I need to tap into the bounty of knowledge that is DSXchange :D yet again!
In my current project I am transferring the data from a transactional system to a copy of the same on a different server on an iterative basis during the course of the day. Normally, I would rather do this using replication or MQ Series, but neither of those are available to me.
Here are the ground rules and system stuff:
1. Source and target are DB2 UDB running on AIX Unix
2. No federated servers allowed
3. DataStage 7.5.1.A Server Edition on AIX Unix is my flavor. One of my main design paradigm's is to use as little database specific stuff as possible (avoiding stored procedures, external code and the like). The reason for this is that there is some question as to whether the target will stay on DB2 UDB as planned (wasn't my choice) or go back to SQL Server 2000 (2005 eventually). Hence, I also chose to sacrifice a little speed and used nothing but ODBC instead of DB2 CLI drivers/bulk loaders.
4. Using separate schema in the same database to capture history/changes
5. Using triggers to populate the history/changes, adding TRIGGER_DT, TRIGGER_USERID, TRIGGER_ACTION (U-update lists all fields, I-insert lists all fields, D-delete list only key fields), & TRIGGER_STATUS (default = 2 = in process - target table also has 1= current row, 0=historical row)
6. Target tables generally follow slowly changing dimension type 2 rules - therefore, in my case, everything is an INSERT.
7. There are 412 source tables to process, current with five steps (jobs) for each table, giving a total of 2060 jobs plus 1 job to get the batch info and 1 job to perform cleanup when done.
8. My goal is to optimize to be able to run every 15 minutes. This should mean no more than 2000-3000 rows per table per batch. Over time, I will also be able to eliminate tables that don't change that often to fewer scheduled runs.
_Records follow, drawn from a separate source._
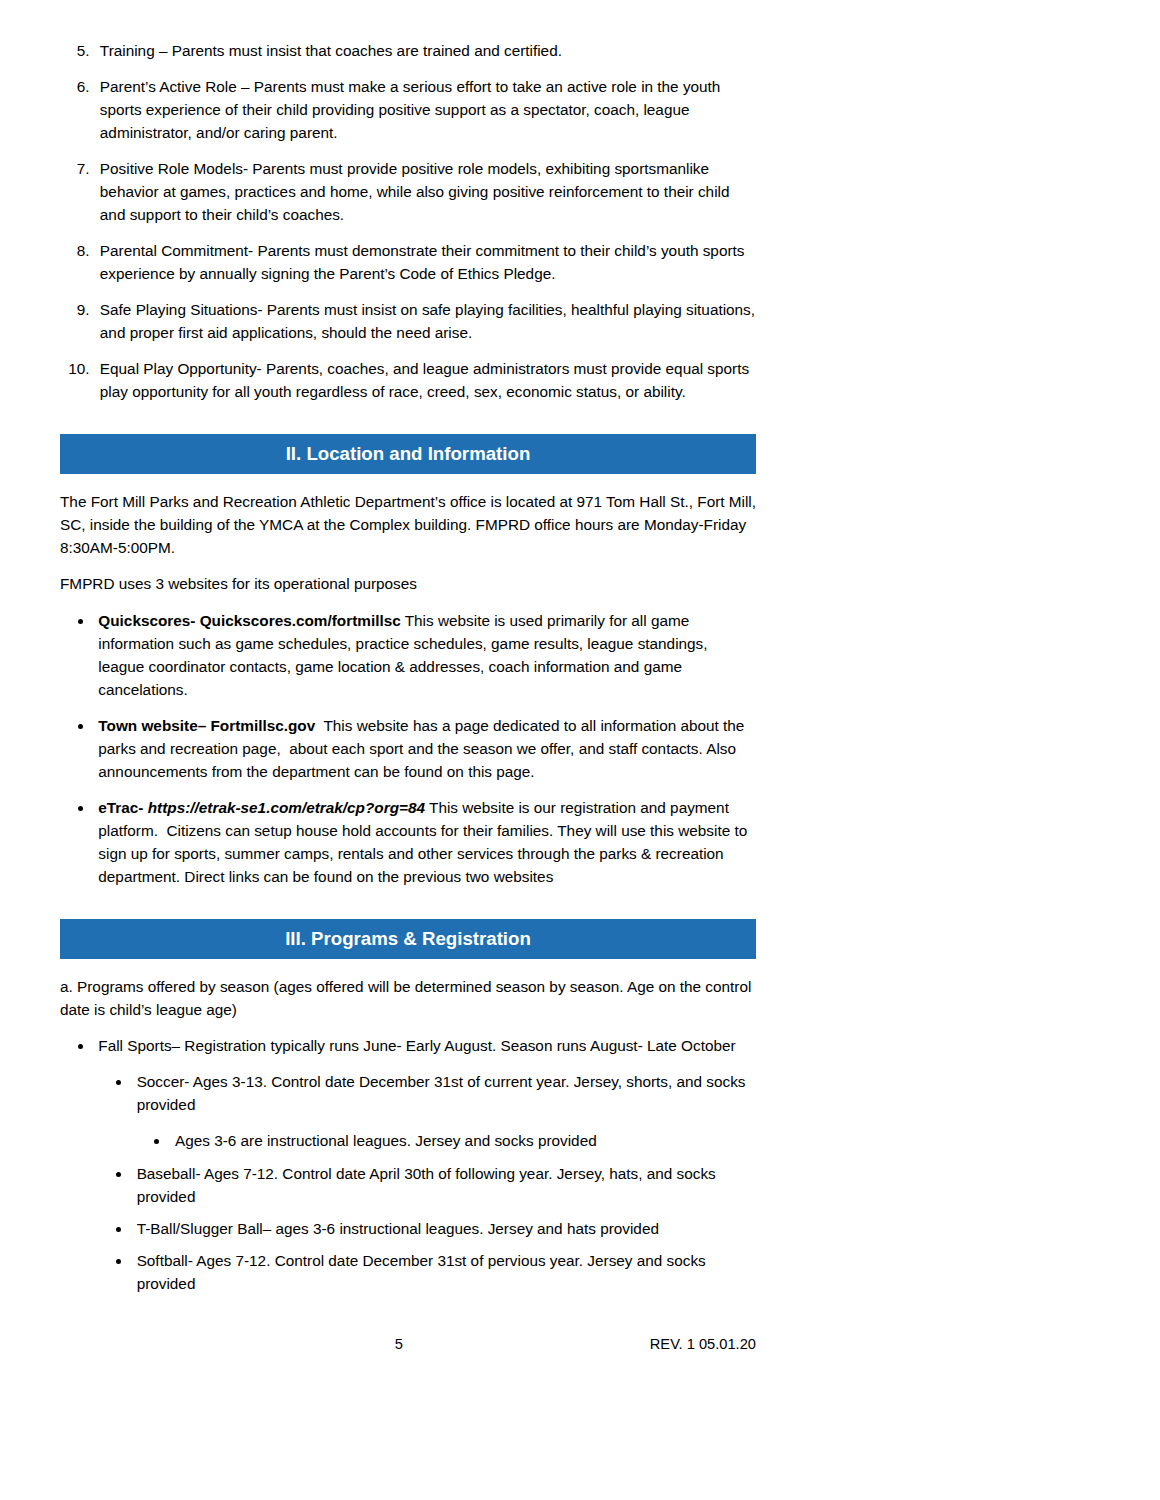Training – Parents must insist that coaches are trained and certified.
Parent’s Active Role – Parents must make a serious effort to take an active role in the youth sports experience of their child providing positive support as a spectator, coach, league administrator, and/or caring parent.
Positive Role Models- Parents must provide positive role models, exhibiting sportsmanlike behavior at games, practices and home, while also giving positive reinforcement to their child and support to their child’s coaches.
Parental Commitment- Parents must demonstrate their commitment to their child’s youth sports experience by annually signing the Parent’s Code of Ethics Pledge.
Safe Playing Situations- Parents must insist on safe playing facilities, healthful playing situations, and proper first aid applications, should the need arise.
Equal Play Opportunity- Parents, coaches, and league administrators must provide equal sports play opportunity for all youth regardless of race, creed, sex, economic status, or ability.
II. Location and Information
The Fort Mill Parks and Recreation Athletic Department’s office is located at 971 Tom Hall St., Fort Mill, SC, inside the building of the YMCA at the Complex building. FMPRD office hours are Monday-Friday 8:30AM-5:00PM.
FMPRD uses 3 websites for its operational purposes
Quickscores- Quickscores.com/fortmillsc This website is used primarily for all game information such as game schedules, practice schedules, game results, league standings, league coordinator contacts, game location & addresses, coach information and game cancelations.
Town website– Fortmillsc.gov This website has a page dedicated to all information about the parks and recreation page, about each sport and the season we offer, and staff contacts. Also announcements from the department can be found on this page.
eTrac- https://etrak-se1.com/etrak/cp?org=84 This website is our registration and payment platform. Citizens can setup house hold accounts for their families. They will use this website to sign up for sports, summer camps, rentals and other services through the parks & recreation department. Direct links can be found on the previous two websites
III. Programs & Registration
a. Programs offered by season (ages offered will be determined season by season. Age on the control date is child’s league age)
Fall Sports– Registration typically runs June- Early August. Season runs August- Late October
Soccer- Ages 3-13. Control date December 31st of current year. Jersey, shorts, and socks provided
Ages 3-6 are instructional leagues. Jersey and socks provided
Baseball- Ages 7-12. Control date April 30th of following year. Jersey, hats, and socks provided
T-Ball/Slugger Ball– ages 3-6 instructional leagues. Jersey and hats provided
Softball- Ages 7-12. Control date December 31st of pervious year. Jersey and socks provided
5
REV. 1 05.01.20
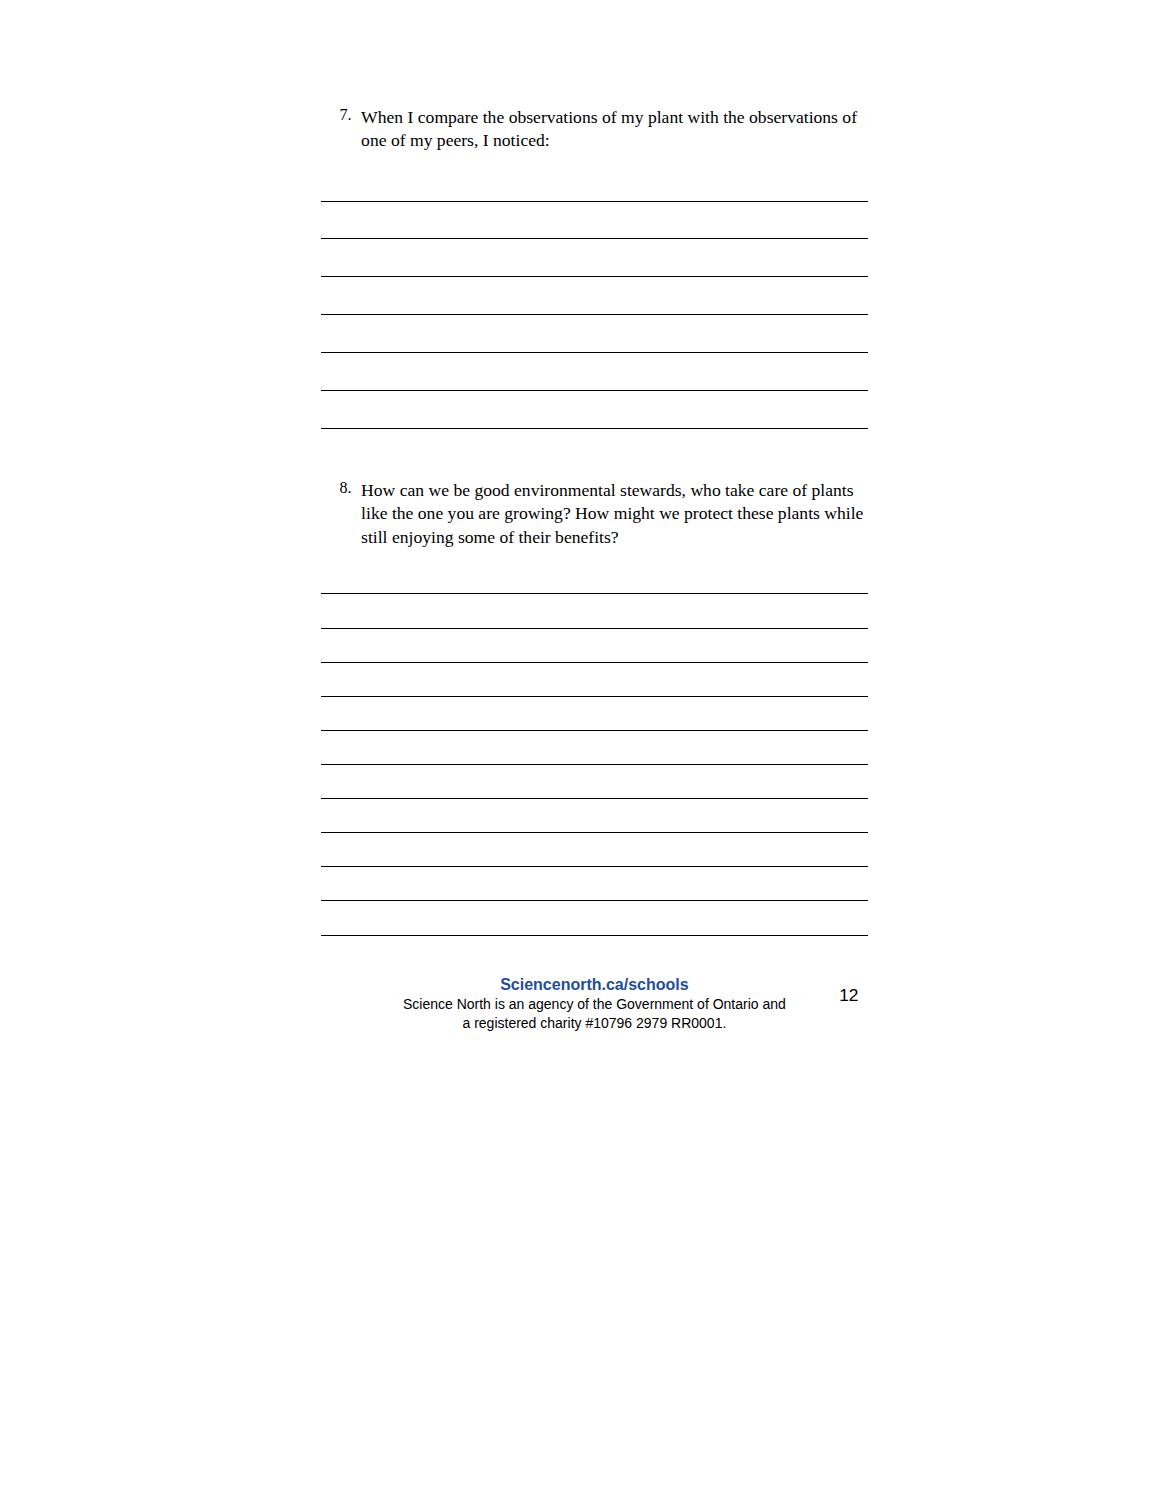7.
When I compare the observations of my plant with the observations of one of my peers, I noticed:
8.
How can we be good environmental stewards, who take care of plants like the one you are growing? How might we protect these plants while still enjoying some of their benefits?
Sciencenorth.ca/schools
Science North is an agency of the Government of Ontario and
a registered charity #10796 2979 RR0001.
12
My jobs are structured as follows, landing all data for processing:
Step 1: src_<tablename>
Creates a seq file of all fields, a hashed file of natural key values plus TRIGGER_DT (keyhash), and hashed file of distinct natural key values plus maximum TRIGGER_DT (hash_max).
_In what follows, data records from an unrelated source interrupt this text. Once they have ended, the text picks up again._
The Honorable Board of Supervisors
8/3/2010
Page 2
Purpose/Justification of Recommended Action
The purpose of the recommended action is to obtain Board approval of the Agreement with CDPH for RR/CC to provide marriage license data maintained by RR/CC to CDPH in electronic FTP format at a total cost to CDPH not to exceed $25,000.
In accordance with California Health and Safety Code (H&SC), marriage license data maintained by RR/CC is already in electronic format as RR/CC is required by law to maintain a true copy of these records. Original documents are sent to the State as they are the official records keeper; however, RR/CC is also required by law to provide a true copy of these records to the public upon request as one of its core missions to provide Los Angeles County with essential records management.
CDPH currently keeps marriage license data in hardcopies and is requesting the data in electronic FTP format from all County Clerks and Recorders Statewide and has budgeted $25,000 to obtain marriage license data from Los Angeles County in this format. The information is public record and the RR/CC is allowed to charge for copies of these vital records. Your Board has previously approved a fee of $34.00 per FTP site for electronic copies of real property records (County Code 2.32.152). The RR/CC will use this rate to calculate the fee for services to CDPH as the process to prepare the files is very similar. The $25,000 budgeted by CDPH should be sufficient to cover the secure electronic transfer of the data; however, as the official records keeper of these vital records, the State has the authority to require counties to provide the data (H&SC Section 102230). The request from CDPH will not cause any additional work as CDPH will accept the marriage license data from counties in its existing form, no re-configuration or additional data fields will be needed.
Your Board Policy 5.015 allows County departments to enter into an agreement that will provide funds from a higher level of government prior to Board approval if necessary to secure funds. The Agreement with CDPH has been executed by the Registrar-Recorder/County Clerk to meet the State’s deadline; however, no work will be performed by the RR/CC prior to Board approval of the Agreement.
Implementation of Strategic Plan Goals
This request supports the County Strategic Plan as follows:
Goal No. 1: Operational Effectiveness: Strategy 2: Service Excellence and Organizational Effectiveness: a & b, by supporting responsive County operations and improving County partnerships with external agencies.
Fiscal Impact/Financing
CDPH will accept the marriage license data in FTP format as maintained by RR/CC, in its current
Step 2: delsrc_<tablename>
Uses keyhash to remove extracted rows from source tables - this is necessary because rows may be put in while DS is processing the existing rows. This effectively gets me row level locking without preventing the triggers from putting more data in during processing (at least, that's my thought).
Step 3: tgt_<tablename>
This step inserts all records into the target table from the seq file. While inserting, the process uses hash_max to change the TRIGGER_STATUS from 2 to 5 when the natural keys and the TRIGGER_DT matches, identifying the most current row for later processing.
Step 4: updtgt_<tablename>
This step uses the distinct natural keys in the hash_max to change the TRIGGER_STATUS of any already inserted rows with 1 or 2 to 0 based on the distict natural keys in hash_max.
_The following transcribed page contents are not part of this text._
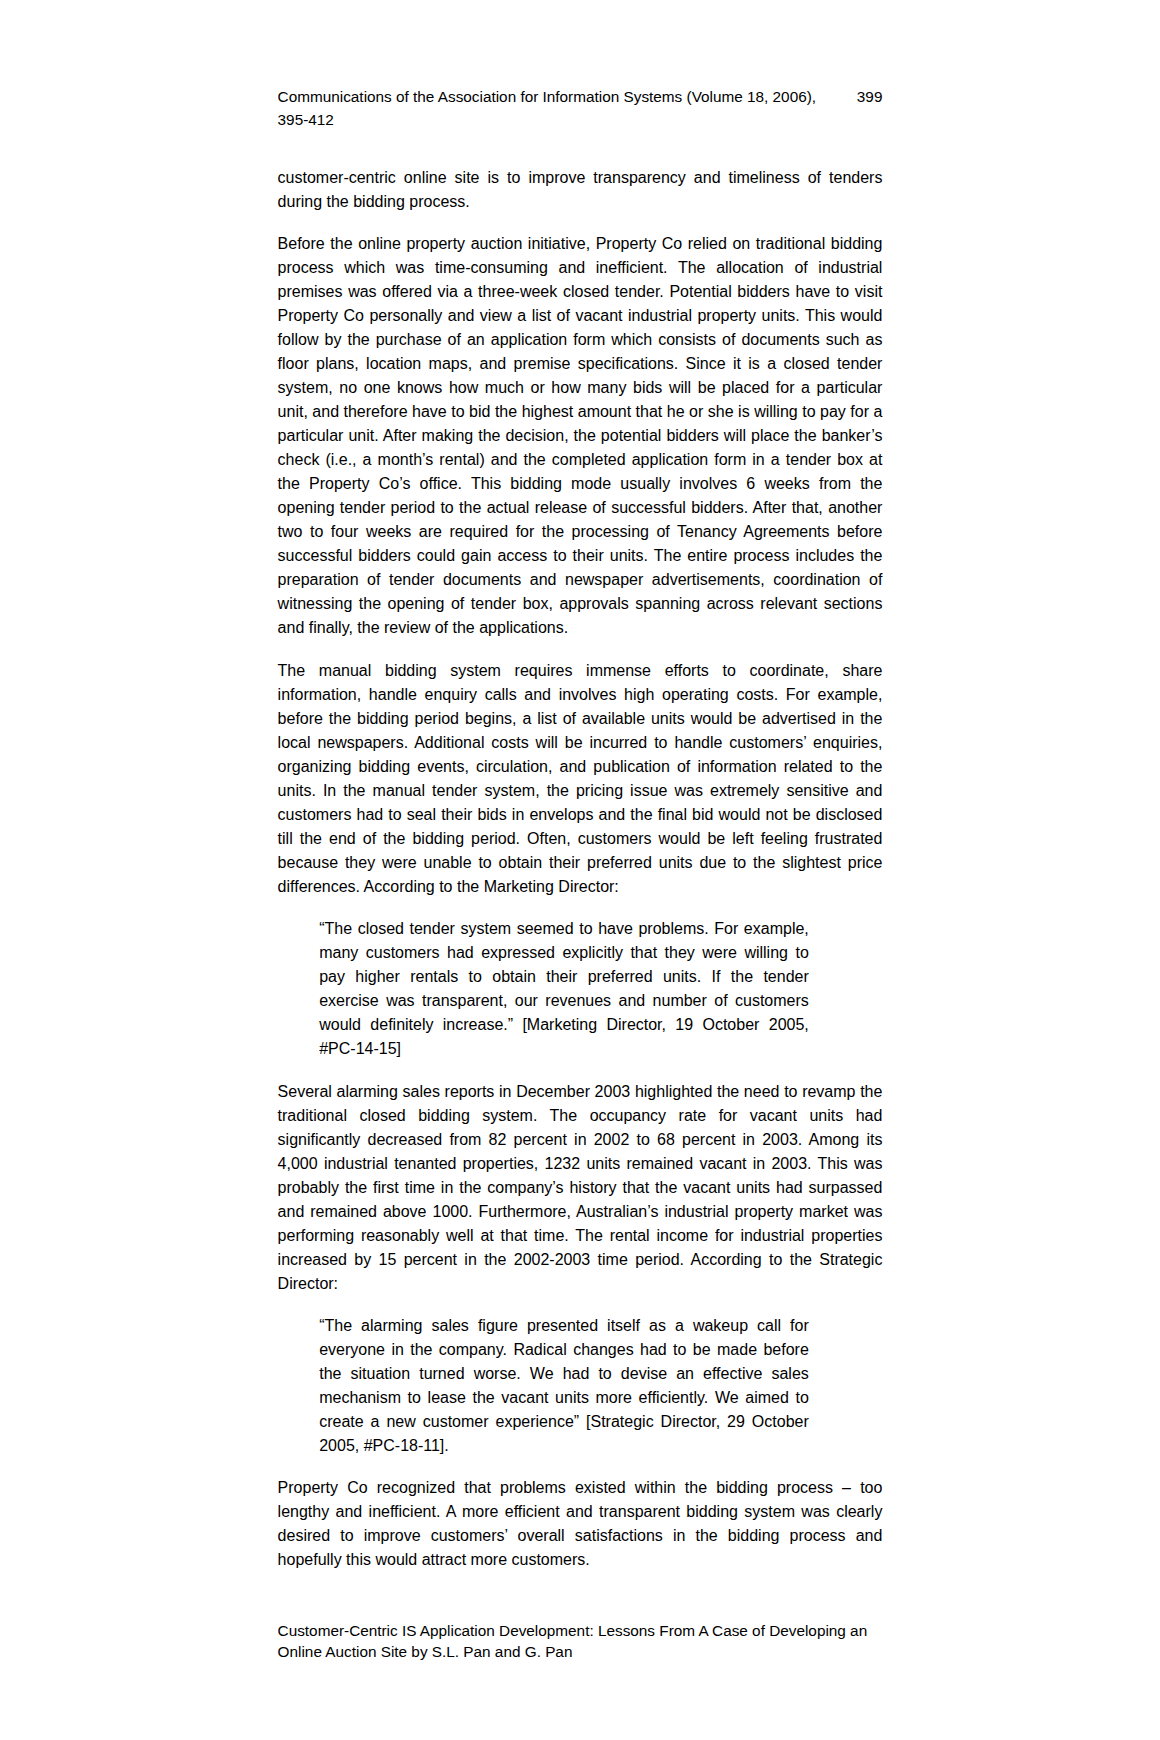Communications of the Association for Information Systems (Volume 18, 2006), 395-412
399
customer-centric online site is to improve transparency and timeliness of tenders during the bidding process.
Before the online property auction initiative, Property Co relied on traditional bidding process which was time-consuming and inefficient. The allocation of industrial premises was offered via a three-week closed tender. Potential bidders have to visit Property Co personally and view a list of vacant industrial property units. This would follow by the purchase of an application form which consists of documents such as floor plans, location maps, and premise specifications. Since it is a closed tender system, no one knows how much or how many bids will be placed for a particular unit, and therefore have to bid the highest amount that he or she is willing to pay for a particular unit. After making the decision, the potential bidders will place the banker’s check (i.e., a month’s rental) and the completed application form in a tender box at the Property Co’s office. This bidding mode usually involves 6 weeks from the opening tender period to the actual release of successful bidders. After that, another two to four weeks are required for the processing of Tenancy Agreements before successful bidders could gain access to their units. The entire process includes the preparation of tender documents and newspaper advertisements, coordination of witnessing the opening of tender box, approvals spanning across relevant sections and finally, the review of the applications.
The manual bidding system requires immense efforts to coordinate, share information, handle enquiry calls and involves high operating costs. For example, before the bidding period begins, a list of available units would be advertised in the local newspapers. Additional costs will be incurred to handle customers’ enquiries, organizing bidding events, circulation, and publication of information related to the units. In the manual tender system, the pricing issue was extremely sensitive and customers had to seal their bids in envelops and the final bid would not be disclosed till the end of the bidding period. Often, customers would be left feeling frustrated because they were unable to obtain their preferred units due to the slightest price differences. According to the Marketing Director:
“The closed tender system seemed to have problems. For example, many customers had expressed explicitly that they were willing to pay higher rentals to obtain their preferred units. If the tender exercise was transparent, our revenues and number of customers would definitely increase.” [Marketing Director, 19 October 2005, #PC-14-15]
Several alarming sales reports in December 2003 highlighted the need to revamp the traditional closed bidding system. The occupancy rate for vacant units had significantly decreased from 82 percent in 2002 to 68 percent in 2003. Among its 4,000 industrial tenanted properties, 1232 units remained vacant in 2003. This was probably the first time in the company’s history that the vacant units had surpassed and remained above 1000. Furthermore, Australian’s industrial property market was performing reasonably well at that time. The rental income for industrial properties increased by 15 percent in the 2002-2003 time period. According to the Strategic Director:
“The alarming sales figure presented itself as a wakeup call for everyone in the company. Radical changes had to be made before the situation turned worse. We had to devise an effective sales mechanism to lease the vacant units more efficiently. We aimed to create a new customer experience” [Strategic Director, 29 October 2005, #PC-18-11].
Property Co recognized that problems existed within the bidding process – too lengthy and inefficient. A more efficient and transparent bidding system was clearly desired to improve customers’ overall satisfactions in the bidding process and hopefully this would attract more customers.
Customer-Centric IS Application Development: Lessons From A Case of Developing an Online Auction Site by S.L. Pan and G. Pan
Step 5: upd_current_tgt_<tablename>
This step is meant to take any TRIGGER_STATUS's = 5 and update them to 1 as the most current row. Using the above methodology, there should be no way for it to be off (famous last words )
I will have follow up processes nightly and weekends to cleanup, verify and validate/balance depending on level of necessity.
Now, here are my problems and the sources of my questions to you all:
1. In steps 4 & 5, I cannot seem to use parameters in the tablename portion of the user defined query. For example, one of my tables goes as follows:
Code: Select all
UPDATE UCWS.ADM_ACCT_PERIOD SET TRIGGER_STATUS = '0' WHERE UCWS.ADM_ACCT_PERIOD.SEQ_NUM = ? AND UCWS.ADM_ACCT_PERIOD.STATUS_FLAG IN (1,2)
Code: Select all
UPDATE #SchemaName#.#TableName# AS X SET X.TRIGGER_STATUS = '0' WHERE X.SEQ_NUM = ? AND X.STATUS_FLAG IN (1,2)
2. Using hard coded fields that are not part of the stream coming in from the hash_max also seems to cause problems (see example above). Specifically, the TRIGGER_STATUS field is not a part of the hash_max file so it doesn't come down the link. Could I just use a stage variable to get around that by hard coding that value to (1,2)?
If I can figure out the answers to the two questions above, I hope to be able to pass the tablename into a single job to update all TRIGGER_STATUS fields that equal 5 to 1 to mark the most current rows. This would knock 411 jobs out of the cycle. I know I could do it with a stored procedure, but once again since the final target db is in flux and could be anywhere (or even multiple platforms), I'm trying to do as much in DataStage as possible, sometimes beyond what makes sense to do.
Am I just making this too hard?
As always, your input is greatly appreciated.
Bestest!